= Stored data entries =
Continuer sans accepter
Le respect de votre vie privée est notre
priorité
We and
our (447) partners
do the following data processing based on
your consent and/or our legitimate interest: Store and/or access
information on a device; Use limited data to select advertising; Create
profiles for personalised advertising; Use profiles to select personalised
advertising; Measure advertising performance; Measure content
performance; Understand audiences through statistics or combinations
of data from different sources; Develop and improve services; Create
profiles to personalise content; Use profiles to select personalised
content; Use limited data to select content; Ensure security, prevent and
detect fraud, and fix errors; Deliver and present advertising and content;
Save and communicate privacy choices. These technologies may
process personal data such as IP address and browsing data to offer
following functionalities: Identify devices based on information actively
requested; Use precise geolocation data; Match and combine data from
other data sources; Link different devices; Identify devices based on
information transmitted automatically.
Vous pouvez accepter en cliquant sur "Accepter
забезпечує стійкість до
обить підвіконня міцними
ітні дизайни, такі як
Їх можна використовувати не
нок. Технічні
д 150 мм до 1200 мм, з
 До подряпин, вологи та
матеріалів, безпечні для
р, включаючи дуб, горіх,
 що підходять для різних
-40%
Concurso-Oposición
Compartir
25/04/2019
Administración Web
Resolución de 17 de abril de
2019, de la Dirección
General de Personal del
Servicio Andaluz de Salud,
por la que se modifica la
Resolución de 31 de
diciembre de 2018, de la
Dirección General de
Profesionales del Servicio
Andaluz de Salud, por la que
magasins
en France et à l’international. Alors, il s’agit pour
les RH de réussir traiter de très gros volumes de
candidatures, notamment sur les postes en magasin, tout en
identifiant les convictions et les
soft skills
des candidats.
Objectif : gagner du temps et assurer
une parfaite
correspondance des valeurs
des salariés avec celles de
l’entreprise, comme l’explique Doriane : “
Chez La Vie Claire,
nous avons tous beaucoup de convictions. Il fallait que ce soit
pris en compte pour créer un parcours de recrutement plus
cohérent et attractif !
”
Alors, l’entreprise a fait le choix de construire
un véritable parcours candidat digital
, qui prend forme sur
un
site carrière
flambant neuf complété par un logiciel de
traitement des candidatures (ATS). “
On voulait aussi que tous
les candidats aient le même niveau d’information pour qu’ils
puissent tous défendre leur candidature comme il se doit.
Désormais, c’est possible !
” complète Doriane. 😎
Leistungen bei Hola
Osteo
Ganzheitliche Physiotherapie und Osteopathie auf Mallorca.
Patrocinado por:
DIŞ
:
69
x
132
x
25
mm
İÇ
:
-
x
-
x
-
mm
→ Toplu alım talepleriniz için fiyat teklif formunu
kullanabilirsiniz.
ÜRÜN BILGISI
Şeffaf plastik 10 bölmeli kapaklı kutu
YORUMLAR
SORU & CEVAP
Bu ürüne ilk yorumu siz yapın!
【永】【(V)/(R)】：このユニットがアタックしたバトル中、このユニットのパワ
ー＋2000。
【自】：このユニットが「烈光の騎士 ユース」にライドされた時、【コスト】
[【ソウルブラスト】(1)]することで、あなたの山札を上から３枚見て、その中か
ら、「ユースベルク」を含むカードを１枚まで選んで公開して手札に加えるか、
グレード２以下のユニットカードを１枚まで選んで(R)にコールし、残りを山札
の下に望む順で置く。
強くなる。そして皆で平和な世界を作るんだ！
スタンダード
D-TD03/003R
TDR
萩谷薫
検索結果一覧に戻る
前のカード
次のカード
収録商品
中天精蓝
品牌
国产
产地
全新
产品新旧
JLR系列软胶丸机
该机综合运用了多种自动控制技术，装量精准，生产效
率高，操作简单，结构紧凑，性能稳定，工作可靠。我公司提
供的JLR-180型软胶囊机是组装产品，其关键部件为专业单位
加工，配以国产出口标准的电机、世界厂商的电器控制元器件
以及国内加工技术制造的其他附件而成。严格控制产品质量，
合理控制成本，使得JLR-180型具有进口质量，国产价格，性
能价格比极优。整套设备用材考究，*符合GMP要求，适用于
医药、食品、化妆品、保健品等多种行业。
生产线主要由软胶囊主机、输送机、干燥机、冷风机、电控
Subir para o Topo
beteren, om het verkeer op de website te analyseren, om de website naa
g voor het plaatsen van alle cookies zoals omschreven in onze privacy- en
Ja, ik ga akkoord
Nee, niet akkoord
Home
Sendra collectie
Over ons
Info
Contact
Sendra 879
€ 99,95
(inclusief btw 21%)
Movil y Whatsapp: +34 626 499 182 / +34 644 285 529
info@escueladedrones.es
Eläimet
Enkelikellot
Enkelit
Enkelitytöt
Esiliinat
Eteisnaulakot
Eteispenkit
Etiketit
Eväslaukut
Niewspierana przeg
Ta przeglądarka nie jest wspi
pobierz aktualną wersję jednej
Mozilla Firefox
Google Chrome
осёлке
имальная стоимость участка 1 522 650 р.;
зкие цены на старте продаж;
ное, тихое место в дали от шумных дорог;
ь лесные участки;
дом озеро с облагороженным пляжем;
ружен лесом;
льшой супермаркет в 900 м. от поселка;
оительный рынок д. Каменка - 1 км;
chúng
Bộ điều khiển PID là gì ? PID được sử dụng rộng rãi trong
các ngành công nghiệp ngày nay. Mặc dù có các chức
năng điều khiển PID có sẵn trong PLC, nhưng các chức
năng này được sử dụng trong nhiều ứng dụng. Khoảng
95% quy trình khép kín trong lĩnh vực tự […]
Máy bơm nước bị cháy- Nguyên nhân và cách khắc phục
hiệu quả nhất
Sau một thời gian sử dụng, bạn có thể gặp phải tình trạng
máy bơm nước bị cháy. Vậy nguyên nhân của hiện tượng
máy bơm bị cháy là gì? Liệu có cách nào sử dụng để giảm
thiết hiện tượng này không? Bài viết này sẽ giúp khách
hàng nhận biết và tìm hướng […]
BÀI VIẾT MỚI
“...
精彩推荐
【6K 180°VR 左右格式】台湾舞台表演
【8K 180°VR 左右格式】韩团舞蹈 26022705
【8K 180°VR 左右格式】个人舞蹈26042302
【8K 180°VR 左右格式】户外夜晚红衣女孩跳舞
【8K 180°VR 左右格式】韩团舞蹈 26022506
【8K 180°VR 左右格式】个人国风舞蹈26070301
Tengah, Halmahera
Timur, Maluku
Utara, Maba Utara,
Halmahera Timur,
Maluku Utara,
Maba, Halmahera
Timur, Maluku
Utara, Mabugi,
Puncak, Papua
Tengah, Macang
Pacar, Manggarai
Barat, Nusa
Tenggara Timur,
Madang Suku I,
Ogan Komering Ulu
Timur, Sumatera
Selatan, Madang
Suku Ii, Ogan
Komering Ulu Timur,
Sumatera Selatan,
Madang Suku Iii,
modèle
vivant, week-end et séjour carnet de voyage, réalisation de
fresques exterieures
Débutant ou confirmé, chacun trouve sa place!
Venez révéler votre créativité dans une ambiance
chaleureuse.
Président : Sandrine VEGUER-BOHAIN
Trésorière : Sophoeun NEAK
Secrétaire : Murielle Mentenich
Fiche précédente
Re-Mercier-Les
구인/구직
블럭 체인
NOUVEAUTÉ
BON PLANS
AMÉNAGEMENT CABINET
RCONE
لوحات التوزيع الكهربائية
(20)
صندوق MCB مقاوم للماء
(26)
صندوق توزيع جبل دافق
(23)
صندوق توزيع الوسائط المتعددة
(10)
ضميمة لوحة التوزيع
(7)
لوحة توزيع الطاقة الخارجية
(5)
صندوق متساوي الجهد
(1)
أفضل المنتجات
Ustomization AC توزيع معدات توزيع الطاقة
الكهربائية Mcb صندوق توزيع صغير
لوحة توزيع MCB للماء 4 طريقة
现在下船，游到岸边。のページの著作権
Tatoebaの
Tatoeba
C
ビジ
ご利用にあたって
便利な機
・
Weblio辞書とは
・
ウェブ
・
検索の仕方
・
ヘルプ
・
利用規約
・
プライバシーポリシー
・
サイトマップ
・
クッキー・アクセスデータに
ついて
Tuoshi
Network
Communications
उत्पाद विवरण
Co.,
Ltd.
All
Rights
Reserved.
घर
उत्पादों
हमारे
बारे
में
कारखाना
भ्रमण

= What the task requires =
Take every line above carrying "select" and return it.

= Answer below =
information on a device; Use limited data to select advertising; Create
profiles for personalised advertising; Use profiles to select personalised
profiles to personalise content; Use profiles to select personalised
content; Use limited data to select content; Ensure security, prevent and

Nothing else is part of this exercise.